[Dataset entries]
+++++

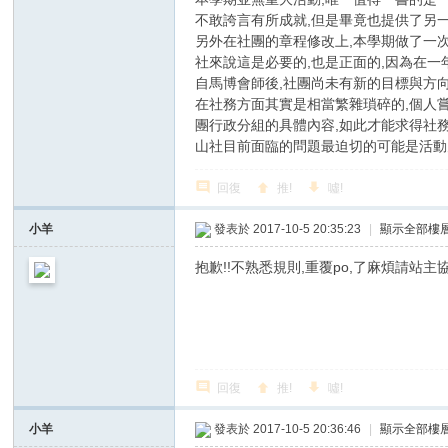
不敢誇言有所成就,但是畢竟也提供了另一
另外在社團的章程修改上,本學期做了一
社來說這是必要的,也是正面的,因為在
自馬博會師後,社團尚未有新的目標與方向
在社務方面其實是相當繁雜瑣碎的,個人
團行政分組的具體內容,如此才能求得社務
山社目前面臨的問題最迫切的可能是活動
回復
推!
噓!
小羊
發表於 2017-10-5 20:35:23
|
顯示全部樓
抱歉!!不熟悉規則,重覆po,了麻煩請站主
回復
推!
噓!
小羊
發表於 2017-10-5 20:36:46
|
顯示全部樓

+++++

*INSTRUCTIONS FOR THE TASK*
Give back the records above exactly, with no pictures.

*COMPLETED EXERCISE*
不敢誇言有所成就,但是畢竟也提供了另一
另外在社團的章程修改上,本學期做了一
社來說這是必要的,也是正面的,因為在
自馬博會師後,社團尚未有新的目標與方向
在社務方面其實是相當繁雜瑣碎的,個人
團行政分組的具體內容,如此才能求得社務
山社目前面臨的問題最迫切的可能是活動
回復
推!
噓!
小羊
發表於 2017-10-5 20:35:23
|
顯示全部樓
抱歉!!不熟悉規則,重覆po,了麻煩請站主
回復
推!
噓!
小羊
發表於 2017-10-5 20:36:46
|
顯示全部樓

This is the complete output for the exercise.